Teen Wolf’s relationship with YouTubers extends beyond just Quinn, or course. Yet, in a world where following is the new autograph, Quinn Wentz’s social media existence has been validated in a way that could be the springboard for his future, if leveraged the right way. And, let’s face it, after Tyler Oakley professed himself as a “professional fangirl,” who wouldn’t want to do that for a living? This brings us to…

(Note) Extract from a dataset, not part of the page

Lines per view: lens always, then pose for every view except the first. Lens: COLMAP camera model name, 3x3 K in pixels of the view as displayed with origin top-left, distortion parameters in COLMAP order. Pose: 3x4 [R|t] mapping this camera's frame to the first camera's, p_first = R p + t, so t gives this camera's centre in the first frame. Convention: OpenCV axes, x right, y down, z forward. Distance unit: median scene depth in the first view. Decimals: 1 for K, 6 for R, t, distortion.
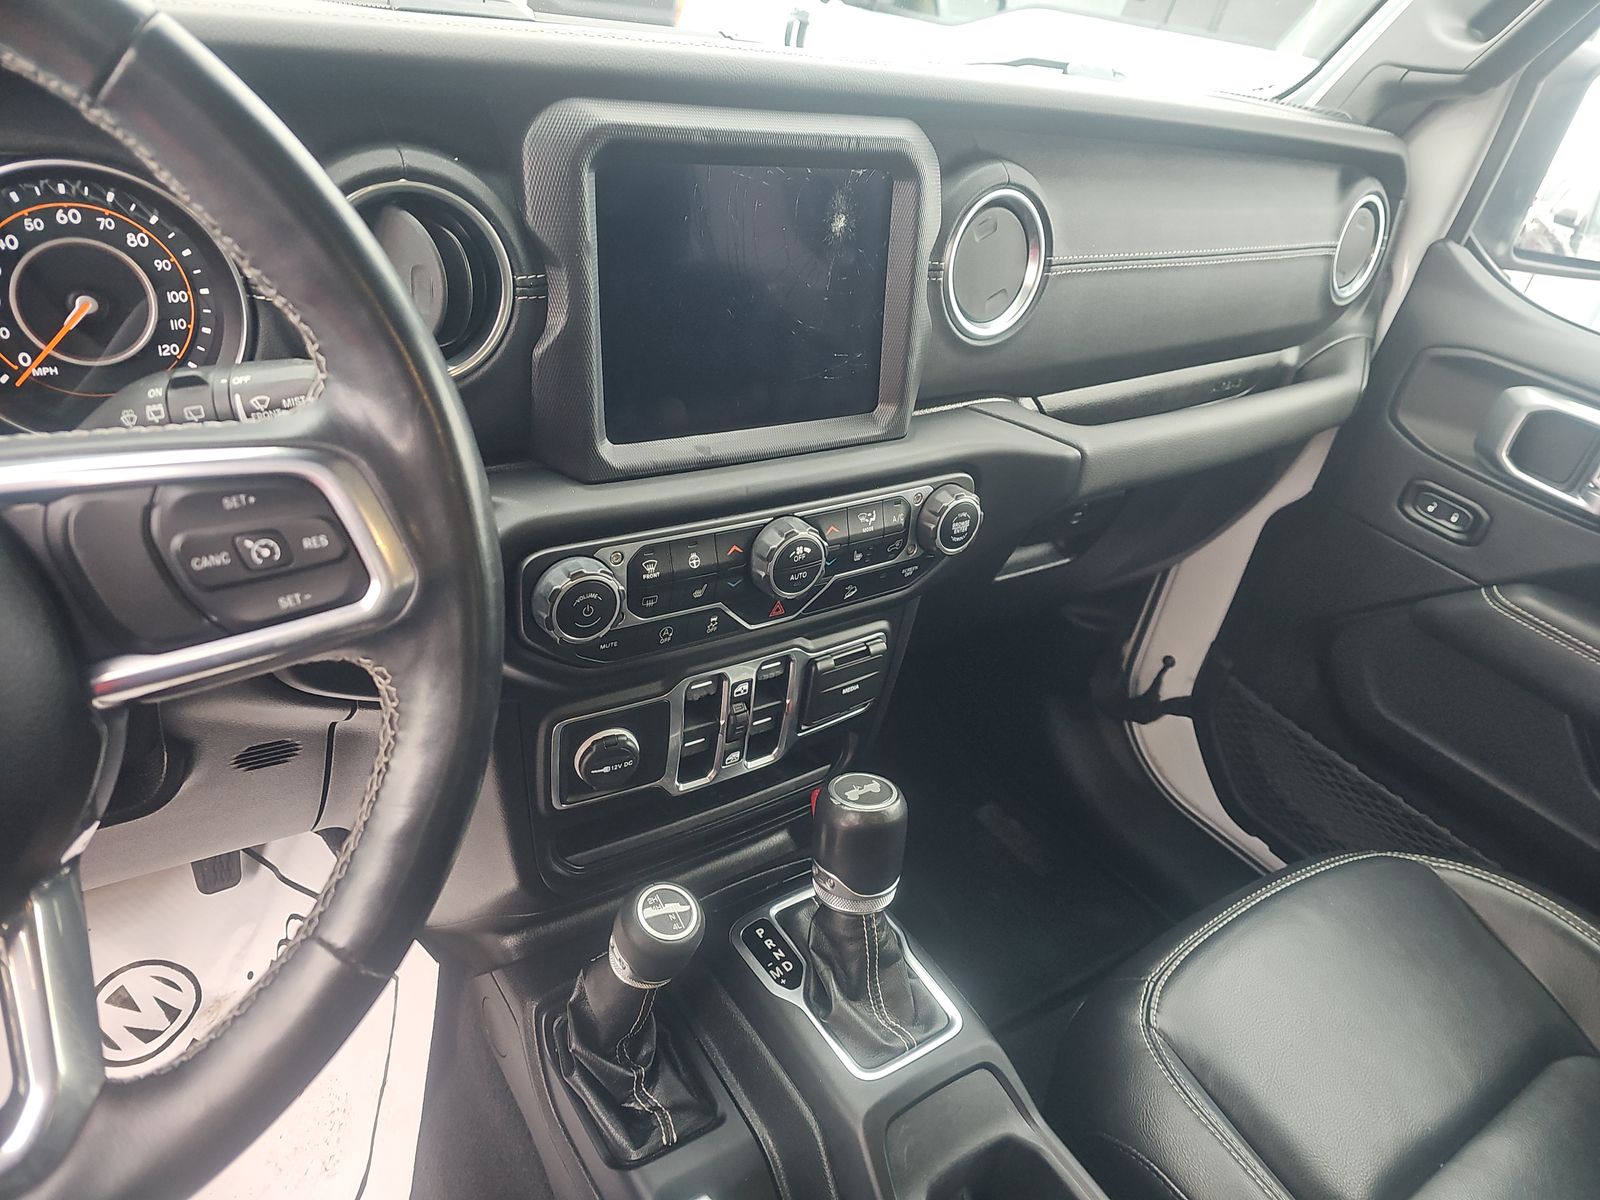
lens RADIAL K [[1071.4, 0, 750.0], [0, 1071.4, 605.0], [0, 0, 1]] dist [0.042570, -0.042582]
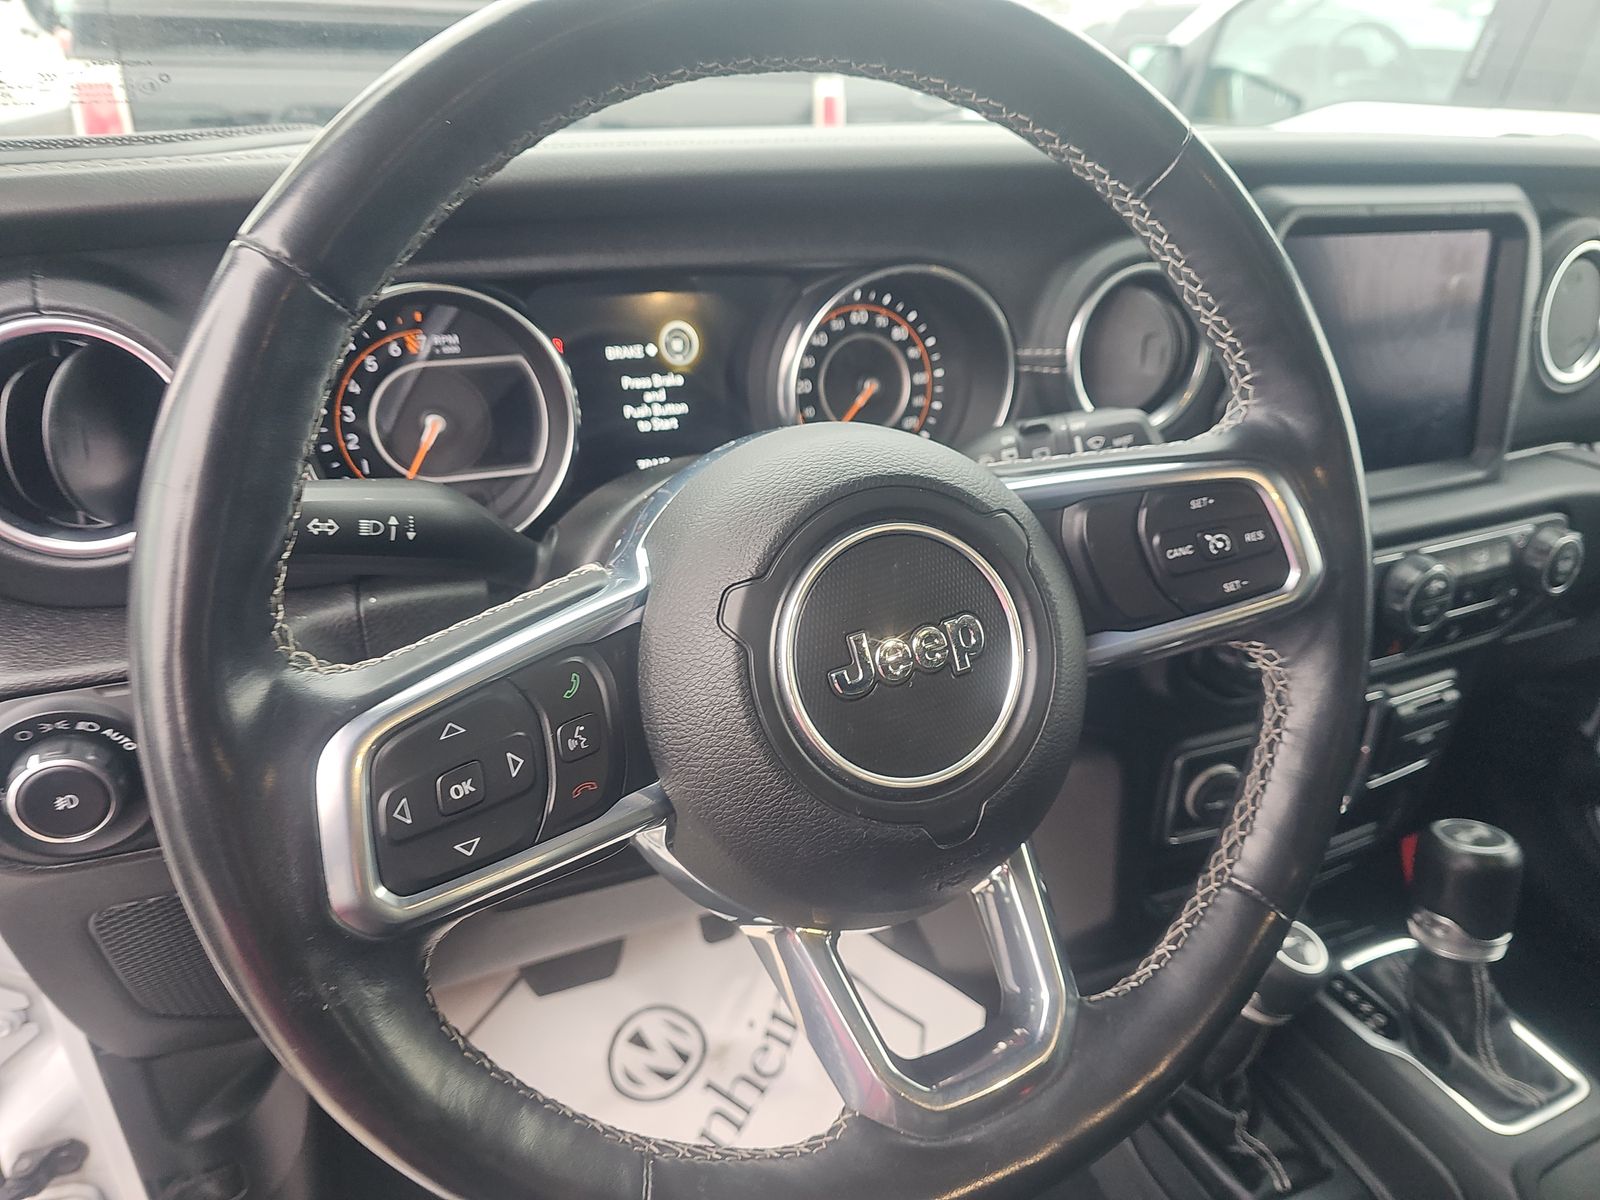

Famous Fans: The FANtastic Show, The Teen Wolf After After Show, Pack Reacts, and Wolf Watch

MTV also works with big YouTubers. Tyler Oakley hosted a show for MTV in season 3A called The FANtastic Show, where he chatted with some of the cast after every episode for MTV.com.  Oakley was a fan of Teen Wolf before getting pulled by MTV to do some of their productions. Sometimes other fans would be on as well.

For Season 3B, MTV chose a younger YouTuber, Lohanthony, to do The Teen Wolf After, After Show for MTV.com chatting and reacting with the cast to that night’s episode. This show also includes behind the scenes clips and reels.

Pack Reacts is a show for MTV.com done in the style of Lohanthony’s vlogs, where he gets to be a fan of fans. He gives his commentary on reactions from each week’s episodes. Fan reactions come in video form via Instagram with #packreacts.

Wolf Watch is all of the cast doing a talk show type show that Skypes each week with a different fan, known as the Alpha of the Week. They pick fans that make some of the best fan art, music, fanvids etc. In Season 3, Episode 21 of Wolf Watch, fan Julia Jones video chats about making another Teen Wolf song that got featured in an official MTV promo for the show.

All four of these shows are available on MTV.com to help fans digest what they just saw, see more from the cast, and learn all about the fans of the show. These shows are plugged into the fans and influencers who reach the audience MTV wants, which keeps audiences within the MTV ecosystem.

Teen Wolf and Everyone Involved are Genuinely Fans of Fans

This supreme level of geekery, attention to detail and interaction with fans fosters genuine community. Being platform agnostic helps. Fans express themselves across all platforms, especially young fans, so it should seem apparent that going where they are and speaking the languages they speak are vital to the show’s success.

There are so many after-shows in video form because that is the medium that penetrates audiences most deeply. Fan videos do this too. Teen Wolf makes expert GIFs and the cast is well aware of doing GIF-bate things (where they move around weirdly, knowing fans will make GIFs of that motion).

It is important to note that this fandom is one that makes fanvids and ships characters hardcore. The fans are so involved in Teen Wolf that the writers have even thrown the fans some lines, referencing what fans latch on to, like Isaac’s scarf (a character spotted wearing scarves in multiple episodes).

The reason why Teen Wolf is such a great example for brands is because it is a great example of letting social media managers do their jobs well, and viewing all social media platforms, official paratextual elements of the show, and the show itself, as a giant conversation. The official channels engage genuinely and create relationships with the fans of the show and for that the fans have built a fiercely loyal fandom, generating earned media across the internet and preaching the gospel of the show.

Yes, it is on MTV. No, it is nothing like the 1980s film. Yes, the show is genuinely good, but the best part just might be the breadth and depth of the audience. And yes, they are a case study worth noting for their exceptional understanding of the fans across platforms, and their willingness to promote their earned media and empower the fans every chance they can.